What to produce
Range to reproduce from the entries below: the line with "Melódica 32 Notas Color", the line with "Тумбы для балкона, лодж", and every line in between. Give them exactly and give nothing else.

BEGIN Extracted records

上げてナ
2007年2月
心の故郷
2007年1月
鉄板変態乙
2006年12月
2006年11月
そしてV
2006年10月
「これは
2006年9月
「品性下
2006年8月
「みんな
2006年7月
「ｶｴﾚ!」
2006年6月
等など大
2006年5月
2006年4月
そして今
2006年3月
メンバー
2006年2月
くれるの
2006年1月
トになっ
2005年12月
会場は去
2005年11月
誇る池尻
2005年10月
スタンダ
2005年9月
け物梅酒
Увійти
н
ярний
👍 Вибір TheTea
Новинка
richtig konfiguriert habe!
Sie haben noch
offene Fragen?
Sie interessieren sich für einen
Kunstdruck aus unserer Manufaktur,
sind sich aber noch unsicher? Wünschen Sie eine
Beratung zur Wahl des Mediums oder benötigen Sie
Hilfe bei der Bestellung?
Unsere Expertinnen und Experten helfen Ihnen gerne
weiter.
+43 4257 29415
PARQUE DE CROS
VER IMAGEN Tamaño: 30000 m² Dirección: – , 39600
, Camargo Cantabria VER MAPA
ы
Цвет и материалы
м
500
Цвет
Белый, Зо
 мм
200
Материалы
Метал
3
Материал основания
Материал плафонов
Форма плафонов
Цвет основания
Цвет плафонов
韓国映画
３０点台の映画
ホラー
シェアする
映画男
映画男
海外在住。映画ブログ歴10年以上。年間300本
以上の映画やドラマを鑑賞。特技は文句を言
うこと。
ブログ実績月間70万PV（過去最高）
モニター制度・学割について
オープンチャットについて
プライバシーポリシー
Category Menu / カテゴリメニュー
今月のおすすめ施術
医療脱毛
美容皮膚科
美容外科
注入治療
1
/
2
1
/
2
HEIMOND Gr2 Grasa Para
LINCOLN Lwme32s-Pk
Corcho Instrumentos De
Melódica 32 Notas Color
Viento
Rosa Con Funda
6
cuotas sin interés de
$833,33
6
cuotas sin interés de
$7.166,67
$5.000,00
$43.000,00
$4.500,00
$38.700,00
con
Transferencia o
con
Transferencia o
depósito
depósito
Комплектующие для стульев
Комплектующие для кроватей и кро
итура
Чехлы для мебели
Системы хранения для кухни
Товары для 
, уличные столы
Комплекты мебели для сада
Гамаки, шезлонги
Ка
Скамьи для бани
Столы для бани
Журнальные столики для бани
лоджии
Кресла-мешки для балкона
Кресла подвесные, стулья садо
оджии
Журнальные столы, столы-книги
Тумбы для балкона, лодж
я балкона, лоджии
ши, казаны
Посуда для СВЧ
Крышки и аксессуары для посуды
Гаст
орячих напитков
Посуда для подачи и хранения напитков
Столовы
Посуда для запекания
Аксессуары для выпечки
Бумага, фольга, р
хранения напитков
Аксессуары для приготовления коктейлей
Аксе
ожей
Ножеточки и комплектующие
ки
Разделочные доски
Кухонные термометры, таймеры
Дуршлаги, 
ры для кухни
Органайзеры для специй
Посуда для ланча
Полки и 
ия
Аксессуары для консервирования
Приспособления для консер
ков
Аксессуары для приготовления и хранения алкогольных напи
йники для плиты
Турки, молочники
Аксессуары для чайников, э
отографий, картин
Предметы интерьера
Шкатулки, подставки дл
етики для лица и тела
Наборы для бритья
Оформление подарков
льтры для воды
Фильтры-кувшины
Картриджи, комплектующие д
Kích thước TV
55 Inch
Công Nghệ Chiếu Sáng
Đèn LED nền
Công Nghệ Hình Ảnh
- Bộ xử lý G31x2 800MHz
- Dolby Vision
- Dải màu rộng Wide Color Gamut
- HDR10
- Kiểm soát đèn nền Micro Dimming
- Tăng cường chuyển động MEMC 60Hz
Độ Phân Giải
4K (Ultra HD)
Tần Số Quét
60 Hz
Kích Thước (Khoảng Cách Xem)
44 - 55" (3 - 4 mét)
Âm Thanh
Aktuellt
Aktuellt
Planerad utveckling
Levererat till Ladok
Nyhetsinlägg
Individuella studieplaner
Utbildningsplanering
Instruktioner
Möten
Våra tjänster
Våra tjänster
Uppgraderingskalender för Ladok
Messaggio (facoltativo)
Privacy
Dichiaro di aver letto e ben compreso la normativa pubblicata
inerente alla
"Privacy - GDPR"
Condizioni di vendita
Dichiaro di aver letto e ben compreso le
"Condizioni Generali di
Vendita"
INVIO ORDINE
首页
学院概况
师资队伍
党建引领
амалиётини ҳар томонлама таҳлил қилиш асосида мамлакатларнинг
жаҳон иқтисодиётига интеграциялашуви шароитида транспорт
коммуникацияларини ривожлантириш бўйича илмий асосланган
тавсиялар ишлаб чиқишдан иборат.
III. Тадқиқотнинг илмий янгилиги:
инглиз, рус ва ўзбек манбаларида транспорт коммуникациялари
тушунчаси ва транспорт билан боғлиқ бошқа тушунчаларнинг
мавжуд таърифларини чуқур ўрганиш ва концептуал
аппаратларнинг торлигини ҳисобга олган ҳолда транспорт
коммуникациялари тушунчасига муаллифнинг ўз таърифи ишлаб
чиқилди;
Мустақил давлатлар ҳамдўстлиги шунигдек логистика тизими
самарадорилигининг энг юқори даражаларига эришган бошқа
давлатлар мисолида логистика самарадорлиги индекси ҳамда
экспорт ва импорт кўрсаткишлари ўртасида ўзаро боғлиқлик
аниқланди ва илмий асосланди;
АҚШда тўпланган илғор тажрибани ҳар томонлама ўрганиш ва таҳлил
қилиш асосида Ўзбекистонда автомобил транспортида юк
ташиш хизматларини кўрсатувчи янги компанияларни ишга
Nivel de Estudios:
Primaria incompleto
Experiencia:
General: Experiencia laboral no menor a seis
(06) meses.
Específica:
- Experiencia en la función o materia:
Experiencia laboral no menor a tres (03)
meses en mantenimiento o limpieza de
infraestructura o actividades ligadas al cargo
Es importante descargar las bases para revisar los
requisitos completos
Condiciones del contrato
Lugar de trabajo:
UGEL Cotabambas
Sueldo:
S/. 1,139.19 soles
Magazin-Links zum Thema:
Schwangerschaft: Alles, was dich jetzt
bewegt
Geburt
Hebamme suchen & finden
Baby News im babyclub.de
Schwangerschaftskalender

END Extracted records

Result below
Melódica 32 Notas Color
Viento
Rosa Con Funda
6
cuotas sin interés de
$833,33
6
cuotas sin interés de
$7.166,67
$5.000,00
$43.000,00
$4.500,00
$38.700,00
con
Transferencia o
con
Transferencia o
depósito
depósito
Комплектующие для стульев
Комплектующие для кроватей и кро
итура
Чехлы для мебели
Системы хранения для кухни
Товары для 
, уличные столы
Комплекты мебели для сада
Гамаки, шезлонги
Ка
Скамьи для бани
Столы для бани
Журнальные столики для бани
лоджии
Кресла-мешки для балкона
Кресла подвесные, стулья садо
оджии
Журнальные столы, столы-книги
Тумбы для балкона, лодж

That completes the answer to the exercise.